В общем, основную идею вы уловили. Когда Сент-Ив развернул предо мною эту свою летопись, я прямо остолбенел. Мне стало ясно как день, что в глазах Вселенной все наши жалкие появления и исчезновения, пронзающие ткань самого времени, наши путешествия туда-обратно выглядят сущей ерундой в сравнении с несколькими часами, которые мы вознамерились провести среди камней на скалистой вершине холма. И жук, и жаба, и шесть дюжин кролей в компании со всей прочей живностью этих мест повисли вдруг на волоске. Вселенная, на чье постоянство в качестве опоры все они могли рассчитывать до сей поры, готова была разлететься вдребезги. Однажды утром какой-нибудь мегатерий проснется, чтобы накопать себе на завтрак корешков, а тех давно уж нет, поскольку голодная стая диких собак удалилась на побережье, где кроликов нынче в избытке, и обошла вниманием скудную местную популяцию; та же, ликуя, размножилась десятикратно, стремясь поскорее наверстать, так сказать, упущенное время. Их отпрыски давно слопали все корешки, на которые мог рассчитывать наш мегатерий, а посему он решил покуситься на чужие… И так далее, и тому подобное. Представьте, как за неисчислимые столетия может вырасти весь этот снежный ком!

Венцом всему может стать то, что лондонские жители вдруг окажутся вовсе не в Лондоне. Нашей столицы больше нет и никогда не было. Римляне так и не прибыли — по причинам, которые при наличии подходящих инструментов можно проследить до судьбы раздавленного некогда жука. Прежде них в Англию явились, скажем, греки; философствуя напропалую, они расселились себе по лесам и полям в уютных домиках и заключили мир с соседями-кельтами. Соответственно, Средние века так и тянулись мимо безо всяких упоминаний о феодальном праве. Когда Сент-Ив рассказал мне о возможности такого исхода, признаюсь, у меня волосы стали дыбом. Тот раздавленный жук, даже не сомневайтесь, способен колыхнуть весь калейдоскоп, а уж куда там полетят цветные стекла, никакой ученый не разберет, даже будь у него желание, упорство и блокнот с карандашом для точных расчетов.

* * *

В тот вечер мы основательно потрудились и в итоге оказались в пыли по самые уши. Мимо прошествовал мамонт — с таким видом, точно искал в траве оброненную вещицу, — и Сент-Ив успел отщелкать с десяток фотографий зверюги, прежде чем тот неторопливо удалился. Потом нам явилось некое подобие носорога, и камера защелкала снова.

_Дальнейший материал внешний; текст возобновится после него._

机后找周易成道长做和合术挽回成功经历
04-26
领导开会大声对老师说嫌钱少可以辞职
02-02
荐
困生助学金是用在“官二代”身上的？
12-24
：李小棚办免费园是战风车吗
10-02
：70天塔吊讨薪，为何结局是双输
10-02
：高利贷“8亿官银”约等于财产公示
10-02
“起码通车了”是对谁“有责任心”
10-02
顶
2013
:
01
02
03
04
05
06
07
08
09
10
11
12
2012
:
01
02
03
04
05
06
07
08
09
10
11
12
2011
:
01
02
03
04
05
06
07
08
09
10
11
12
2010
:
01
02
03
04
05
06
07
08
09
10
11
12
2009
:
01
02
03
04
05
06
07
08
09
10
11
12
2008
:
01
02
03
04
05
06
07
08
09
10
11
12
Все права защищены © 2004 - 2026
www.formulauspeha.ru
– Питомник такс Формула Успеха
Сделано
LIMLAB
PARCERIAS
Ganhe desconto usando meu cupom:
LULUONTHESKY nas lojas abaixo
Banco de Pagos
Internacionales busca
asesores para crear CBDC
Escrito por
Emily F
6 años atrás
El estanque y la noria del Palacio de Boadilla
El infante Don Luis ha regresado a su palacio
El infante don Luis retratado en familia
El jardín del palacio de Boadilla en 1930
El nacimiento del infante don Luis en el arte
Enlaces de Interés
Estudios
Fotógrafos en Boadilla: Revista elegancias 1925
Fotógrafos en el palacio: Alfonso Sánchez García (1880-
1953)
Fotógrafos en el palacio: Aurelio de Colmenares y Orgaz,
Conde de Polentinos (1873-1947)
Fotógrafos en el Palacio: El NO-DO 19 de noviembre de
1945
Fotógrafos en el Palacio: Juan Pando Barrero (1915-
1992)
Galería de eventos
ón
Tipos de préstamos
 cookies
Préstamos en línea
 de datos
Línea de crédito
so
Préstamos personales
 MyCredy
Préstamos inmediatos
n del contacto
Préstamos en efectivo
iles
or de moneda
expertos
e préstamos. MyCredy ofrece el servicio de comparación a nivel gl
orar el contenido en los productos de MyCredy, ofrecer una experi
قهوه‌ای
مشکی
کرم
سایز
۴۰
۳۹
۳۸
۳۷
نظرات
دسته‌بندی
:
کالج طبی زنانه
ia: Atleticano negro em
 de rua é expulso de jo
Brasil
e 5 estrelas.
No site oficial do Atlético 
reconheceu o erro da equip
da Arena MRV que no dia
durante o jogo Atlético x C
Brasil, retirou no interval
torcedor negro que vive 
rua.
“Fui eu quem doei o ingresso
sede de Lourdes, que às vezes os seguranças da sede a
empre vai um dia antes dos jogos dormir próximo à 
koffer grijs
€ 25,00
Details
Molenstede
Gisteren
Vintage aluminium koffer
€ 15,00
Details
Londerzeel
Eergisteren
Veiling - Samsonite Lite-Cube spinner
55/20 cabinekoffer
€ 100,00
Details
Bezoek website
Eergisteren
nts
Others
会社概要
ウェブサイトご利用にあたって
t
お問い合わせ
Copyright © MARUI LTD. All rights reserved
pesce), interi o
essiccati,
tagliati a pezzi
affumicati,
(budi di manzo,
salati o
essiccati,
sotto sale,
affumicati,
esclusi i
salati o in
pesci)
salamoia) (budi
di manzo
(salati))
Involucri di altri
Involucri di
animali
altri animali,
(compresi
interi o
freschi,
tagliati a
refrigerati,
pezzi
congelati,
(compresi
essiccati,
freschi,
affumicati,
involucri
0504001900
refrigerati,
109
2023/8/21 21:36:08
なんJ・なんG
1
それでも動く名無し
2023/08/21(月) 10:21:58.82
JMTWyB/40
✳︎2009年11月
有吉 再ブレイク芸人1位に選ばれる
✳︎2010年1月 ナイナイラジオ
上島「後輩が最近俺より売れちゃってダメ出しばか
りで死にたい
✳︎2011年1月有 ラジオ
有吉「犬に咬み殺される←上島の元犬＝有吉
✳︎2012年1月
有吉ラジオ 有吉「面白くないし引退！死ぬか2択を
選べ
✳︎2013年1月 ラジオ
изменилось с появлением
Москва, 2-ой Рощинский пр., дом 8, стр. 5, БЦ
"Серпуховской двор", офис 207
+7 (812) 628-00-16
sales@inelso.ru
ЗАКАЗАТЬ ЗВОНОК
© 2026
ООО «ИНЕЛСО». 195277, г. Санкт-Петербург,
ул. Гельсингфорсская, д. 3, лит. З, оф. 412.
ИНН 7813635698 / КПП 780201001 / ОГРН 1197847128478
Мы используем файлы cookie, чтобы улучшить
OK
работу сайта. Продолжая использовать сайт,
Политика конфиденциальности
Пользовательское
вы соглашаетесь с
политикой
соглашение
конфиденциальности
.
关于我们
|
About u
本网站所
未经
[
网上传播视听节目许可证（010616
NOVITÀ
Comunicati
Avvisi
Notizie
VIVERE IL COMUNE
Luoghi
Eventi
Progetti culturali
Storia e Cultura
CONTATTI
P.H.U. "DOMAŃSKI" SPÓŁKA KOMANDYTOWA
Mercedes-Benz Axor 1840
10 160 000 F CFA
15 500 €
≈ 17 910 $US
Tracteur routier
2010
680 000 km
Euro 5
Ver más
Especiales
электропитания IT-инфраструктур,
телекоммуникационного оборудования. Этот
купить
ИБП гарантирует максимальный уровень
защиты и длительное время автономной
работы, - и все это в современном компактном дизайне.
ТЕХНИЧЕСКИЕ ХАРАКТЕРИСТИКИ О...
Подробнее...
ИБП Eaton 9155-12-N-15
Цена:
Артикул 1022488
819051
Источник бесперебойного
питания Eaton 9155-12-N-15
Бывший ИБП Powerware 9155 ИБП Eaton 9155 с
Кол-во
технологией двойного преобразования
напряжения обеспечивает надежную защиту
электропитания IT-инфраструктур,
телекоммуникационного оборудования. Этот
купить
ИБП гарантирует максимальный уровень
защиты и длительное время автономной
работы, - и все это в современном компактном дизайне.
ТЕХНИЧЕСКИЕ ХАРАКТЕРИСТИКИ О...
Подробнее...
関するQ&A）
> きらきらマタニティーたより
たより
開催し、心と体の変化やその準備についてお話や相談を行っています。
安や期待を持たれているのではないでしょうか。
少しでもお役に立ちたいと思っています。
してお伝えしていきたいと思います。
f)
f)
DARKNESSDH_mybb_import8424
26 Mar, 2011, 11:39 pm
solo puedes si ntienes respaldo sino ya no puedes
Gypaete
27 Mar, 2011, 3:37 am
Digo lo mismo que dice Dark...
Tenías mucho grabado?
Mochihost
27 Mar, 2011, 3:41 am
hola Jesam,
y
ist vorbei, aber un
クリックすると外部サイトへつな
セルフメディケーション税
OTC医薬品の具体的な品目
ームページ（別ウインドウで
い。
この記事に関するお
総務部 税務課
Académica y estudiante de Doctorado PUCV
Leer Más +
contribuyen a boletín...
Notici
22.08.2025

Я весь был покрыт грязью, жалящими насекомыми и, простите за неделикатность, потеками пота, но к своему восторгу нашел в скалах небольшую запруду с чистой ключевой водой. Следующие полчаса я провел приводя себя в порядок и остался весьма доволен тем, что захватил необходимые умывальные принадлежности.

Путешествуя по дикому краю, любой человек — я, во всяком случае, — испытывает сильное искушение отбросить щепетильность и забыть о милых мелочах цивилизованной жизни. Есть ли смысл в том, чтобы каждое утро подравнивать усы, спросите вы, если живешь в палатке на Гебридских островах? Примером для нас может послужить история Робинзона Крузо, который поддерживал определенную степень светскости, будучи даже, как он полагал, навсегда заточен на необитаемом острове. Хочется спросить, кто из нас не пустился бы бегать голышом в обнимку с дикарями еще до истечения первого месяца подобного заточения? Только не Крузо. Вслед за ним и я с презрением плюю на искушение побегать с дикарями: хотя, сказать по правде, я пренебрег ножницами для усов (предполагалось, что наше путешествие займет самое большее полдня), с собою у меня имелись расческа, щетка и бутылочка с розовым маслом. И, как уже говорилось, я с наслаждением воспользовался ими, в то время как Сент-Ив, всецело увлеченный фотографированием, предоставил меня самому себе.